2013-05-05
Unix is not necessarily Unixy
As I've written about before, in some quarters there is a habit of saying that everything added to Unix needs to be 'Unixy'. One of the many problems with this is that a number of aspects of Unix itself are not 'Unixy'. I don't mean that in a theoretical way, where we debate about whether a particular API or approach is really 'Unixy'. I mean that in a concrete sense, in that Bell Labs, generally regarded as the home of Unix and the people who understand its essential nature best, built various things differently than mainline Unix. In some cases they did this after mainline Unix had established something, which is a clear sign that they felt that other Unix developers had gotten it wrong.
(In the end their vision of the right way to do things was so extreme that they started over from scratch so they didn't have to worry about backwards compatibility. The result of that was Plan 9.)
The easiest place to see this is in the approach that Bell Labs took to
networking. Unfortunately I don't believe that manual pages from post-V7
Research Unix are online, but the next best thing is the networking
manual pages for Plan 9 (which has essentially the same interface from
what I understand). Plan 9 networking is completely different from the
BSD sockets API that is now the Unix standard; it is in large part much
more high level. You can read about it in the Plan 9 dial(2) manpage, and a version of
this interface without the Plan 9 bits has resurfaced in the Go net
package's Dial()
and Listen()
APIs.
You can certainly argue that these APIs are fundamentally not comparable to the BSD sockets API because they're on a different level (the BSD sockets API is a kernel API, while most of the Plan 9 API is implemented in library code). But in a sense this is besides the point, which is that the Plan 9 API is how Bell Labs thought programs should do networking.
(You can also argue that the Plan 9 API is insufficient in practice and that programs need and want more control over networking than it offers. I'm sympathetic to this argument but it does open up a can of worms about when one should discount the Bell Labs view on 'what is Unix' and what can replace it.)

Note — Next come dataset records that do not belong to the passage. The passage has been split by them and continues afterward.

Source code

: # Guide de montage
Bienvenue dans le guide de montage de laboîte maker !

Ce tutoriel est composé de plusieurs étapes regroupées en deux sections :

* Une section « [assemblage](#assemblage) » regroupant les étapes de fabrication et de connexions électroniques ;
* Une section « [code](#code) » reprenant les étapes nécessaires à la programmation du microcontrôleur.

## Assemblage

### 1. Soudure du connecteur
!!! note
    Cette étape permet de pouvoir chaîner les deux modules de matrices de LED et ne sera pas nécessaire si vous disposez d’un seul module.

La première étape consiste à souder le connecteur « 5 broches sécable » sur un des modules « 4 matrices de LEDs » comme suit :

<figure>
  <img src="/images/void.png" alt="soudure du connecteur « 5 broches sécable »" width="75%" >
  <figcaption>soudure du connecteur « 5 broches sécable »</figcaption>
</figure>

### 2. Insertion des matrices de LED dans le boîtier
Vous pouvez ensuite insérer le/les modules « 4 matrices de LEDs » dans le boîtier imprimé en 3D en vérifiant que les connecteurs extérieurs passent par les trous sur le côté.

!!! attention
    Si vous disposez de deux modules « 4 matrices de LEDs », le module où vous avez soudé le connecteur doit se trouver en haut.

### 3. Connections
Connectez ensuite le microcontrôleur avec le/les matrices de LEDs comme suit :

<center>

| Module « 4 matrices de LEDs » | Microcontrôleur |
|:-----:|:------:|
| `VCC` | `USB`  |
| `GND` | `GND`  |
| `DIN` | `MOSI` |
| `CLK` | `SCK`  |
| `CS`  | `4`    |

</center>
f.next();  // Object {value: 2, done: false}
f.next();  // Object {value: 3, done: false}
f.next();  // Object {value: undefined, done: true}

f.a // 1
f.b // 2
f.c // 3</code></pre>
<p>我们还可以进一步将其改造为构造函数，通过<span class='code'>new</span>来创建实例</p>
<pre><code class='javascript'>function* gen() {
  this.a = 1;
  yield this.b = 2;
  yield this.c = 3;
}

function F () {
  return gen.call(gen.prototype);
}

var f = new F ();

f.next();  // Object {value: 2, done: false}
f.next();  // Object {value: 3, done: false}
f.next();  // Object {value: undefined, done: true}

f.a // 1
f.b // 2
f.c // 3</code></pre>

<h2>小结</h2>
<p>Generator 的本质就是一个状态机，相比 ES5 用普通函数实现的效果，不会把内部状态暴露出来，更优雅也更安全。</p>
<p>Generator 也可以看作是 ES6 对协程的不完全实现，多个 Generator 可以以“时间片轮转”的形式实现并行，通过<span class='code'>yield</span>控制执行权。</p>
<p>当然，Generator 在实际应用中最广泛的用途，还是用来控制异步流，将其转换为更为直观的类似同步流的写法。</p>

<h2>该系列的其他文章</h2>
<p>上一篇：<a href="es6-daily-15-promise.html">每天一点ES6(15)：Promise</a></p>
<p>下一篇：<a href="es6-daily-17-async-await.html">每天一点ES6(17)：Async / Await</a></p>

The original vision of RISC was that it would be pervasive
In the middle of an excellent comment gently correcting my ignorance, a commentator on yesterday's entry wrote:
[RISCs requiring people to recompile programs] has some truth to it, but I would disagree that it was a big bet of RISC. Rather, it was a function of the market niche that classic RISC was confined to: Customers that paid tens or hundreds of thousands of dollars for a high-performance RISC machine would be willing to recompile their code to eke out the best possible performance.
I have to disagree with this because I don't think it matches up with the actual history of what I've been calling performance RISC. To put it one way, RISC was not originally intended to be just for high performance computing; in the beginning and for a fairly long time, RISC was intended to be pervasive. This is part of why in 1992 Andrew Tannenbaum could seriously say (and have people agree with him) that x86 would die out and RISC would become pervasive (cf). He did not mean 'pervasive in HPC'; he meant pervasive in general, across at least the broad range of machines used to run Unix.
The early vision of (performance) RISC was that RISC would supplant the current CISC architectures just as the current 16 and 32-bit CISC architectures had supplanted earlier 8-bit ones. The RISC pioneers may not have been thinking about 'PC' class machines (although Acorn gave it a serious try) but they were certainly thinking about and targeting garden variety Unix workstations and servers. And even in 1990, everyone knew and understood that most Unix servers were not HPC machines and they spent their time doing much more prosaic things. To really be successful and meaningful, RISC needed to be good for those machines at least as much as it needed to be good for the uncommon HPC server.
(Everyone also understood that these machines cost a lot less than full out everything for speed HPC servers. DEC, MIPS, Sun, and so on sold plenty of lower end servers and workstations, so they were well aware of this. I would guess that by volume, far more RISC machines were lower end machines than were high end ones through at least 1995 or so.)
RISC certainly did wind up fenced into the high performance computing market niche in the relatively long run, but that was because it failed outside that niche (run over by the march of the cheap x86 machines everywhere else). The HPC niche was not the original intention and had it been, RISC would have been much less exciting and interesting for everyone.
(And in this general market it was empirically not the case that most people were running code that was compiled specifically for their CPU's generation of optimizations, scheduling, and so on.)